*Set exercise A*
In the text about Bobby Hutcherson, reproduce the passage that begins with "Bobby’s comment about" and ends after "titled Enjoy the View.".
*Set exercise B*
Translate this sentence from the text about Bobby Hutcherson into Spanish: "Bobby’s comment about the Wonder proposal was perhaps a measure of his integrity and values as a jazz musician."

*Extract to read*
>>>>>
Bobby Hutcherson brought spiritual questing and down-home allure to the vibes

Producer John Koenig commented in a Facebook message:

“I enjoyed your piece very much. Of course, I’m thinking a lot about Bobby, one of my favorite people with whom I’ve worked, in the wake of his passing. For all of the appreciations I’ve seen in recent days from musicians and commentators alike, it’s a pity he wasn’t more recognized in his lifetime. But as he told me once when he turned down a proposed recording project that would have paid him a lot of money for an album of Stevie Wonder covers, ‘I’m not trying to get a new car; I’m trying to get to heaven.’ And, of course, I appreciate being remembered and recognized myself. So thanks for that.”

Bobby’s comment about the Wonder proposal was perhaps a measure of his integrity and values as a jazz musician. I imagine he appreciated Stevie Wonder, but likely felt that an album of his songs would come too close to commercial pandering. He had made a modest amount of very accessible R&B influenced “soul-jazz,” including some tracks on his very last album with saxophonist David Sanborn, Joey DeFrancesco and Billy Hart, titled Enjoy the View.
<<<<<
*Collected data*
>>>>>
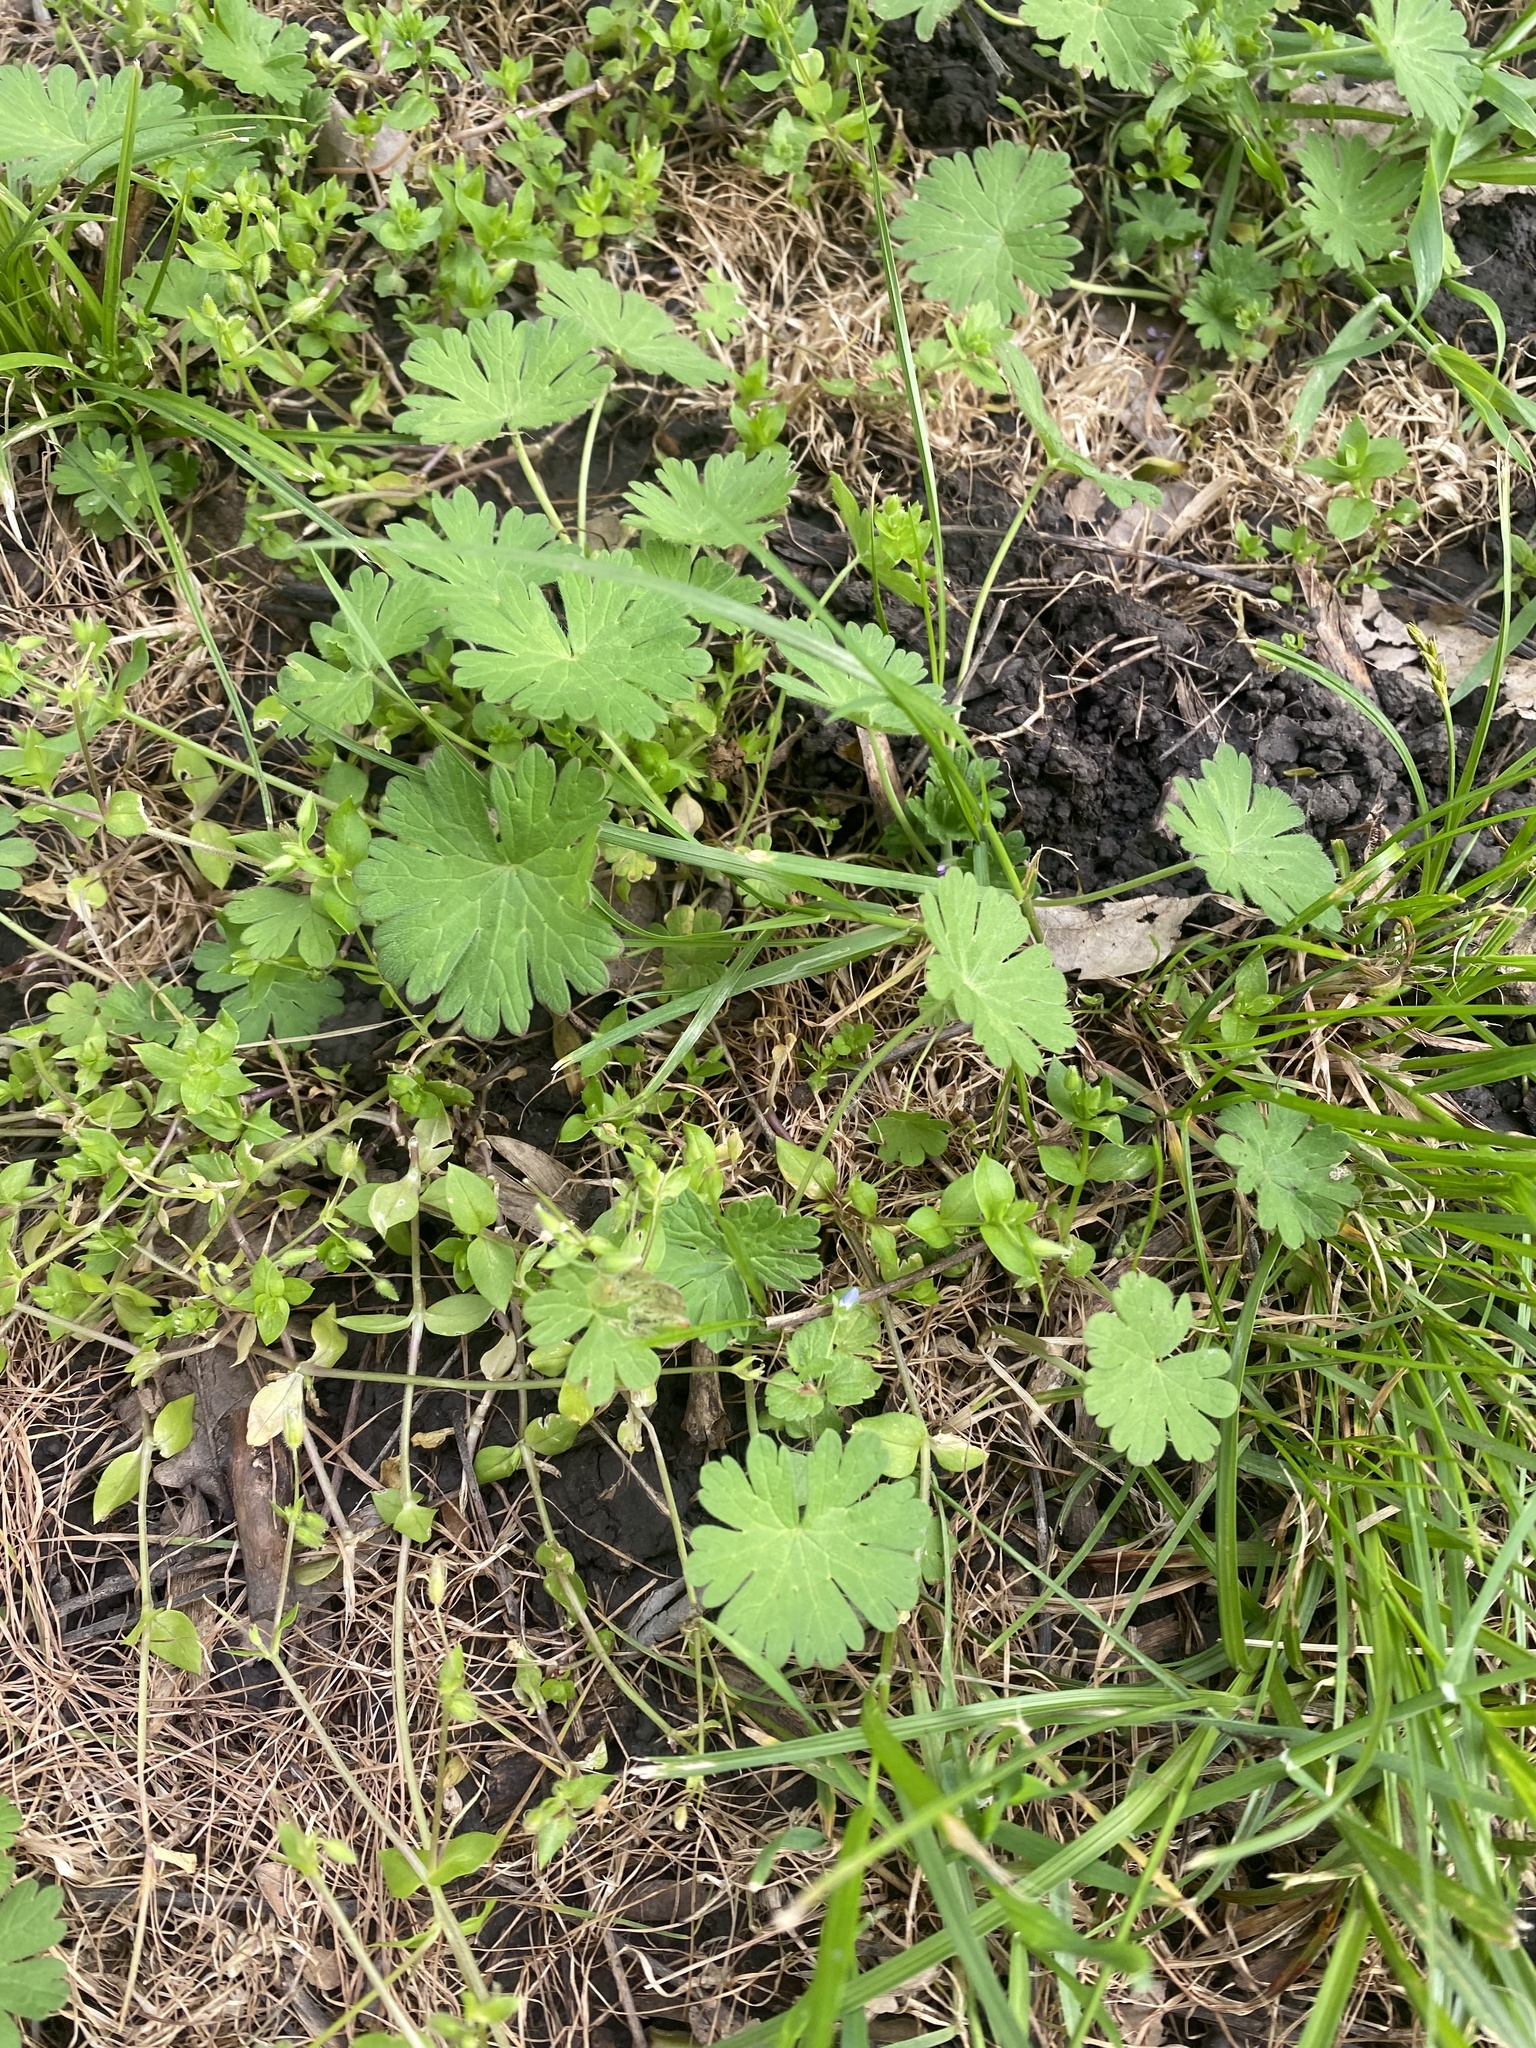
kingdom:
<<<<<
*Task result A*
Bobby’s comment about the Wonder proposal was perhaps a measure of his integrity and values as a jazz musician. I imagine he appreciated Stevie Wonder, but likely felt that an album of his songs would come too close to commercial pandering. He had made a modest amount of very accessible R&B influenced “soul-jazz,” including some tracks on his very last album with saxophonist David Sanborn, Joey DeFrancesco and Billy Hart, titled Enjoy the View.

*Task result B*
El comentario de Bobby sobre la propuesta de Wonder fue quizá una medida de su integridad y sus valores como músico de jazz.